Tuesday, February 27, 2007

My 2 year anniversary

Exactly 2 years ago today, some friends came over to my house just north of Philly, helped me pack all of my earthly belongings into a UHaul (which took all of 20 minutes) and said Goodbye as I ventured toward my next city. I had just sold my car that morning which left me with my flute as my sole possession of any worth. My father likes to point out that I came to DC with no job, no apartment and no car. That's not all entirely true (I did have a part-time retail gig), but the point remains. But, those are really just things... it was the starting over part that was harder than finding an apartment and a job. It's been good, though. I was fortunate to find a great church that June and I've made some really great friendships there (in addition to the great ones I already had here!). Just this weekend someone said to me, "You've only been here 1 1/2 years? You seem to know everyone!"

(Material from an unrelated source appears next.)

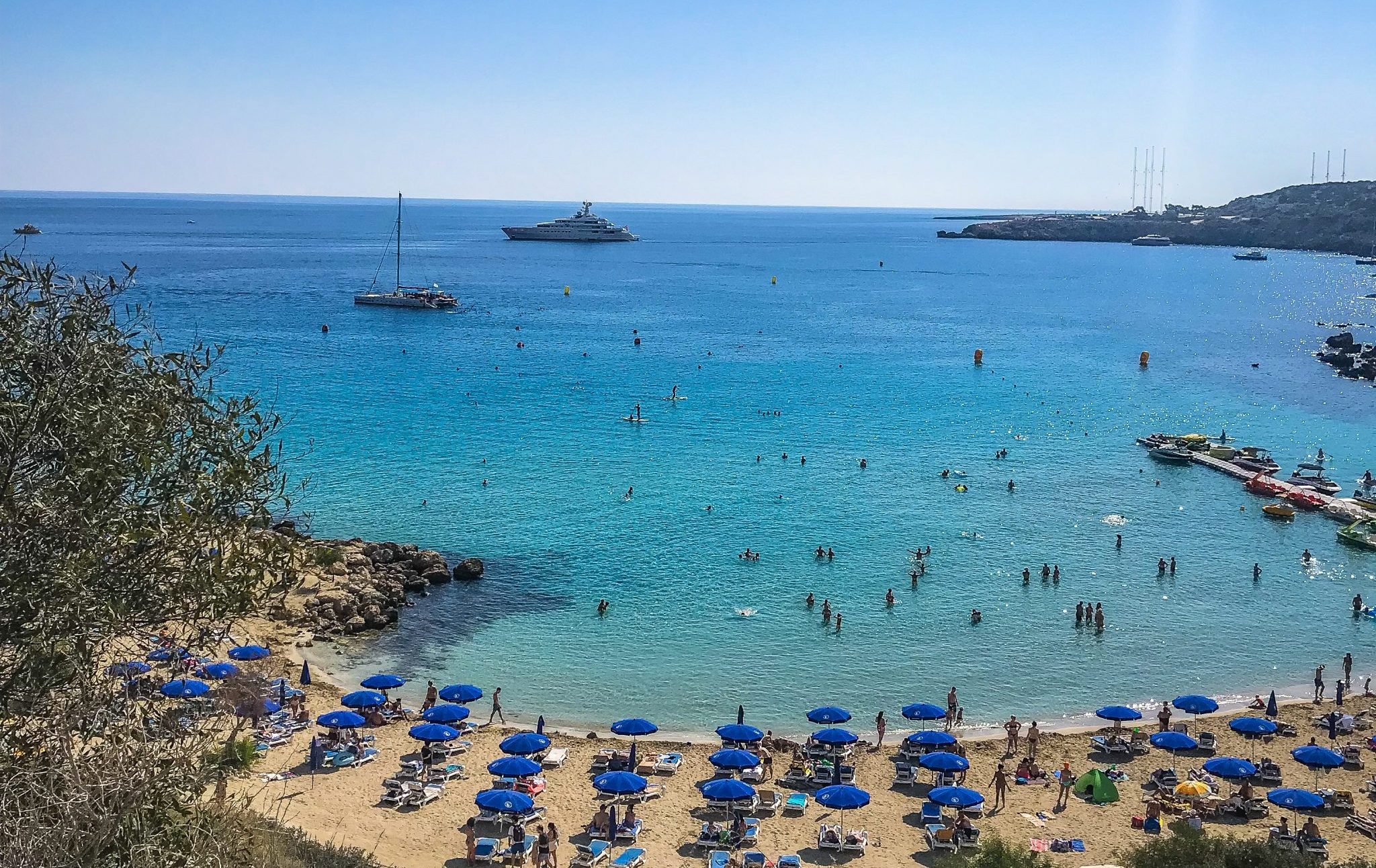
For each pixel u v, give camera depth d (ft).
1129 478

So, I guess I just wanted to take a moment to reflect on the ways my life is different than it was two years ago. Two years ago, I didn't have a full-time job. I was pretty close to actually being depressed about it, which is why I decided to try a complete change and move here. I was frustrated with not having any local friends that I could really confide in. I was scared to death of getting trapped in a room with Hill staffers and lobbyists. And, I wasn't completely sold on my church and more importantly, I wasn't 100% sold on my faith. I was ready to make big changes and I wasn't really above making those changes outside of my beliefs. Things are completely different now! Praise God! I have a job and though I complain about it, it's not awful... it could be much, much worse. I have some really great friends, the kind I can call up at the last minute for coffee or drinks. I am confident that if I got stuck in a room with Hill-types that I would come out sane... or at least, alive. And, most importantly, I have a church that I really enjoy being a part of and giving back to. No, actually, that isn't the most important thing. The most important thing is that my life is recentered around my faith once again. My focus has been restored and for the first time in my life, I feel as though I've started to understand how real life and my faith can exist in the same space -- without partitions.
Life is good. And, I'm going to go ahead and say it... I know I'll be sorry I put it in "ink" later, but here goes... I really like DC right now.